** Records shown follows **
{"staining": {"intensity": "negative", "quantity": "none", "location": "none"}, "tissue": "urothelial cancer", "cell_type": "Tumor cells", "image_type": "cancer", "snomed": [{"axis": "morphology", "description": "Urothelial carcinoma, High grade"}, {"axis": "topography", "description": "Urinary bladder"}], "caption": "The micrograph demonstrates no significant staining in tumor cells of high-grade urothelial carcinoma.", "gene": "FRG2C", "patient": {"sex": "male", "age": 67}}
** End of Records shown **
** Records shown follows **
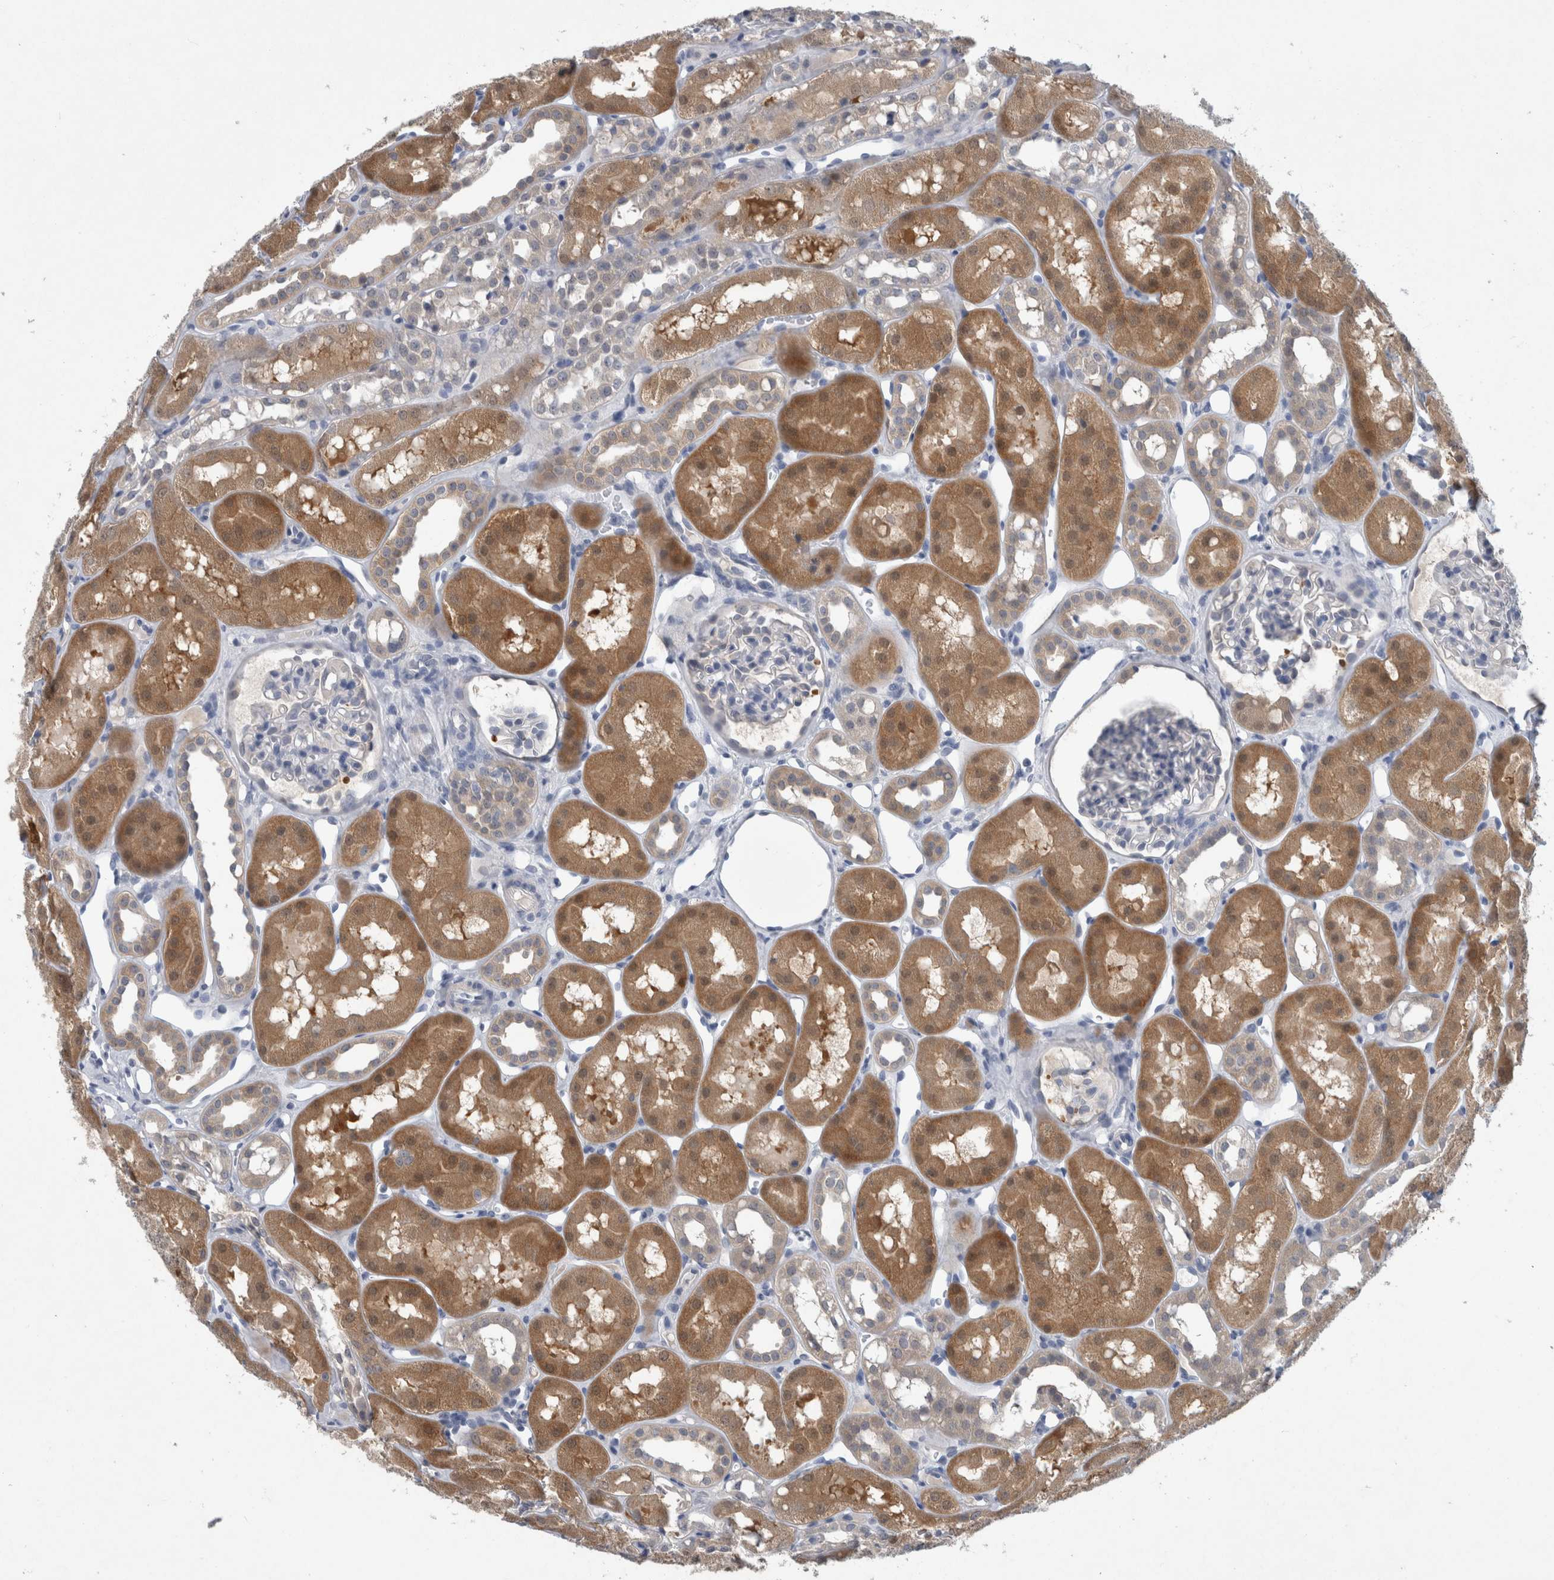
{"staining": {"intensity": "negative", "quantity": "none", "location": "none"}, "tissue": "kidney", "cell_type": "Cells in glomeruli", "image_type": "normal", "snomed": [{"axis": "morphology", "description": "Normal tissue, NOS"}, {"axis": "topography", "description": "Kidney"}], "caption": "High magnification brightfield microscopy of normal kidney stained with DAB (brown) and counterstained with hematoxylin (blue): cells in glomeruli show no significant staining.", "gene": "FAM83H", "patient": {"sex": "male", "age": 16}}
** End of Records shown **
** Records shown follows **
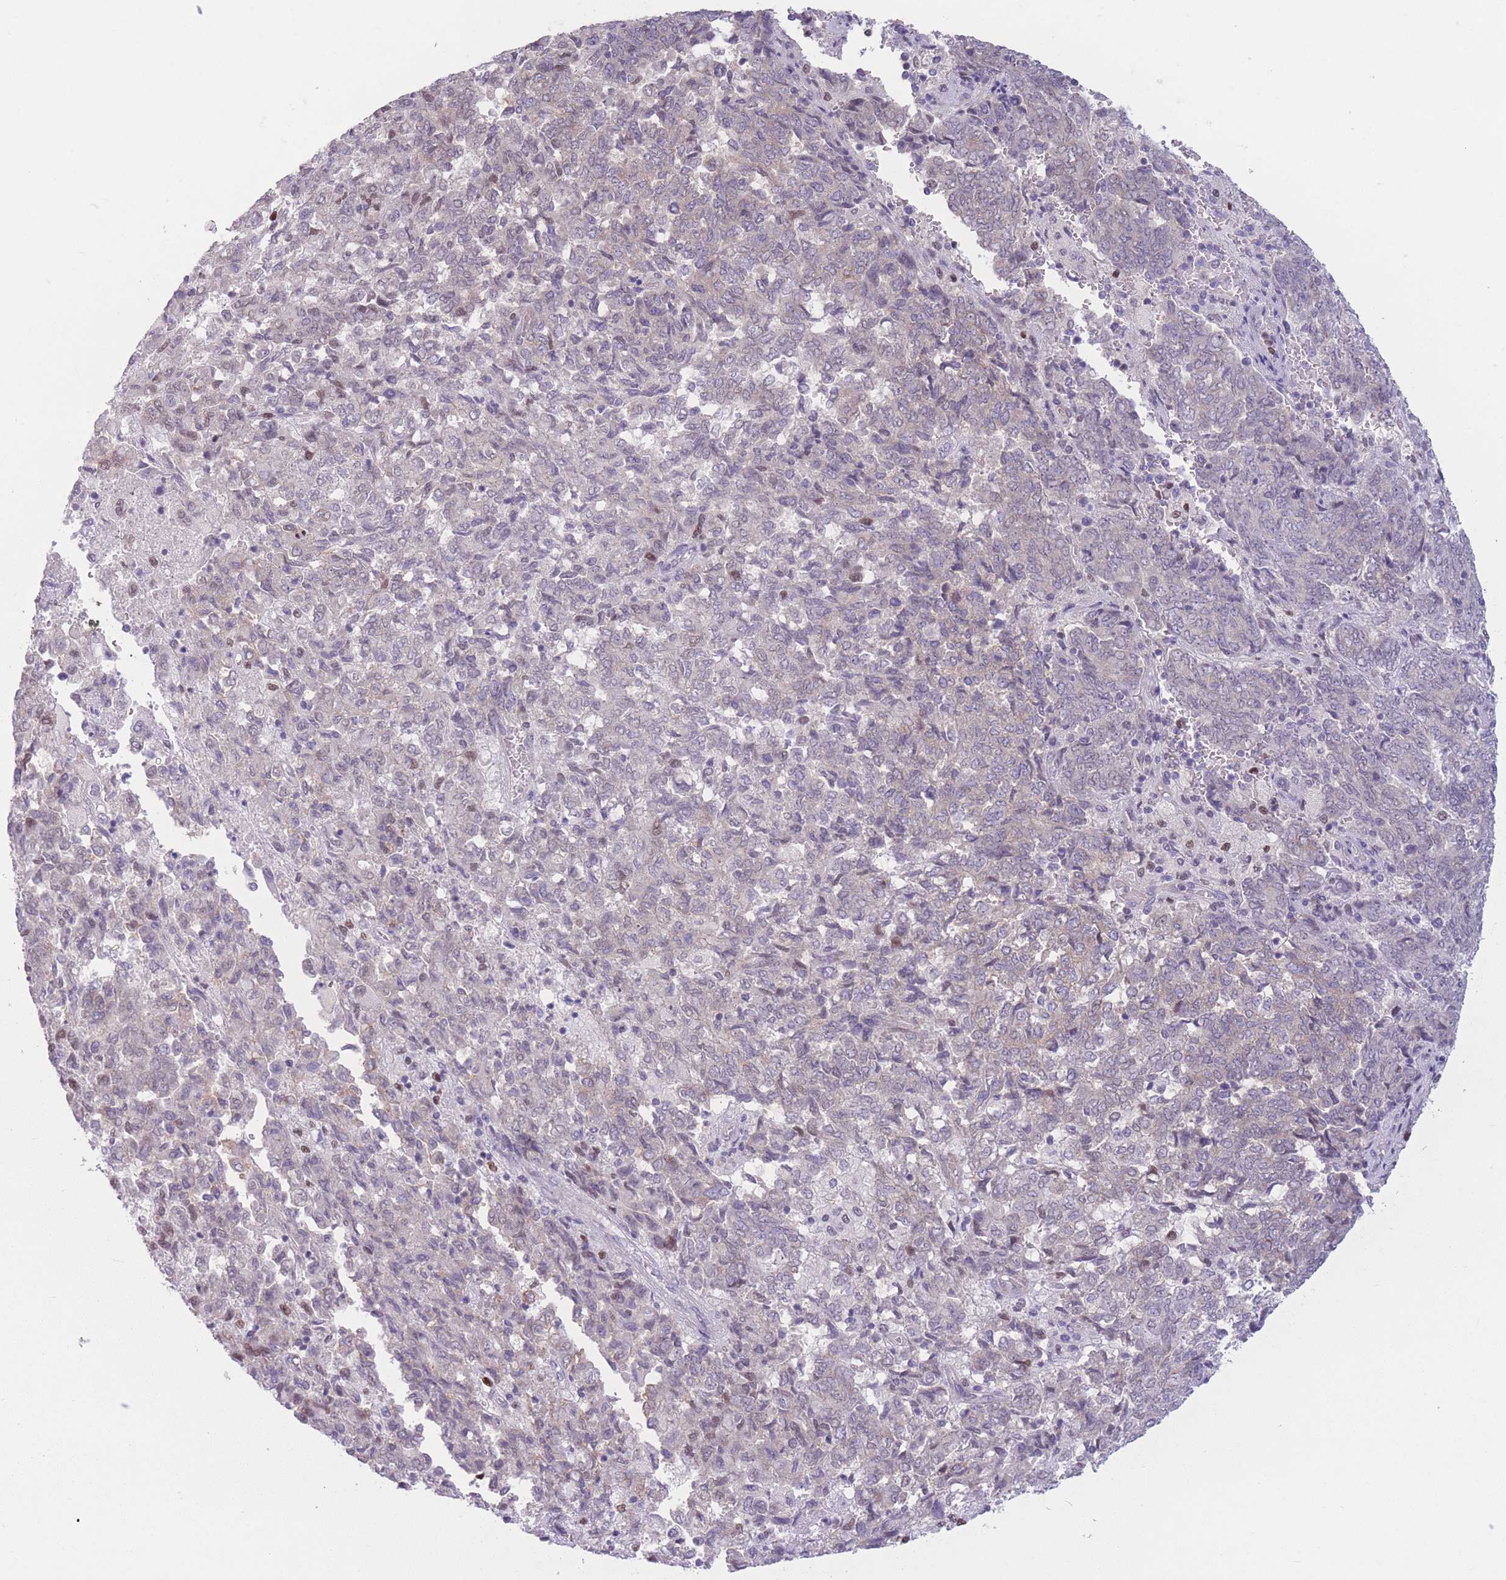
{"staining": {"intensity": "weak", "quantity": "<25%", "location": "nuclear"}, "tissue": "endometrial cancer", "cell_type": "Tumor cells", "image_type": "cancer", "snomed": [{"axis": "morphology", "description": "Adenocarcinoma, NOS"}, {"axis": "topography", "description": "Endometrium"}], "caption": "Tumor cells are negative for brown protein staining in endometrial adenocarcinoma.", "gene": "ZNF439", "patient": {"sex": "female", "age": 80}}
** End of Records shown **
Whenever a line above includes the string "cancer", copy it.

{"staining": {"intensity": "negative", "quantity": "none", "location": "none"}, "tissue": "urothelial cancer", "cell_type": "Tumor cells", "image_type": "cancer", "snomed": [{"axis": "morphology", "description": "Urothelial carcinoma, High grade"}, {"axis": "topography", "description": "Urinary bladder"}], "caption": "The micrograph demonstrates no significant staining in tumor cells of high-grade urothelial carcinoma.", "gene": "FRG2C", "patient": {"sex": "male", "age": 67}}
{"staining": {"intensity": "weak", "quantity": "<25%", "location": "nuclear"}, "tissue": "endometrial cancer", "cell_type": "Tumor cells", "image_type": "cancer", "snomed": [{"axis": "morphology", "description": "Adenocarcinoma, NOS"}, {"axis": "topography", "description": "Endometrium"}], "caption": "Tumor cells are negative for brown protein staining in endometrial adenocarcinoma.", "gene": "ZNF439", "patient": {"sex": "female", "age": 80}}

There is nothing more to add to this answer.